Sadly - and surprisingly, given that Mr Patterson has been working in whisky since the 1970s - the video makes a couple of questionable assertions.  There's also one statement which is presented as fact, but which, in my opinion, is actually a reflection of a crucial failing in the modern whisky industry.

Here is the video in question:

Questionable assertion #1:  Mr P says there are four whisky regions; Lowlands, Highlands, Campbeltown, & Islay.

Now look, I know that there are a fair few Speyside distillers who label their bottles as Highland, and Speyside is entirely inside Highland, but nevertheless it's right there in the Scotch Whisky Regulations; there are two "localities" (Campbeltown and Islay) and three "regions" (Highland, Lowland, and Speyside).

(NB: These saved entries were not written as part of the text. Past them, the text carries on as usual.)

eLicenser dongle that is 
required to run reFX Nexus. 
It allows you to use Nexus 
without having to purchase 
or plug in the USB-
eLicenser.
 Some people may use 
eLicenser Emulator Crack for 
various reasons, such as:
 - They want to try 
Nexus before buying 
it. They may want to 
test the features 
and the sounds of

Questionable assertion #2: Mr P says, "take that barley, and we must let it germinate, which produces the natural starch, and then we obviously boil it up in the mash tun".

No it doesn't, and no we don't.

Germination during malting is what produces the enzymes which convert starch which is already present in the barley to sugar. And worts are made by adding very hot water ( 63-90°C) to the grist. Distillers worts aren't boiled. Perhaps Mr P was thinking of brewers.

And then there's the statement of current practice presented as eternal truth: wood contributes 70% of the flavour. Well yes, I'm sure there are plenty of modern distilleries for whom that's true. But if you are such a distiller, then I humbly submit that you're doing it wrong. I believe that the drive for efficiency in Scotch manufacture over the last sixty years has been at the expense of flavour, and as a consequence distillers have had to turn to ever more elaborate wood management schemes to produce interesting whiskies. With, in my opinion, variable results.

Two flat out errors and a policy position presented as natural law, all in the space of a three minute four minutes forty-four seconds video. Frankly, WSET, that's just not good enough.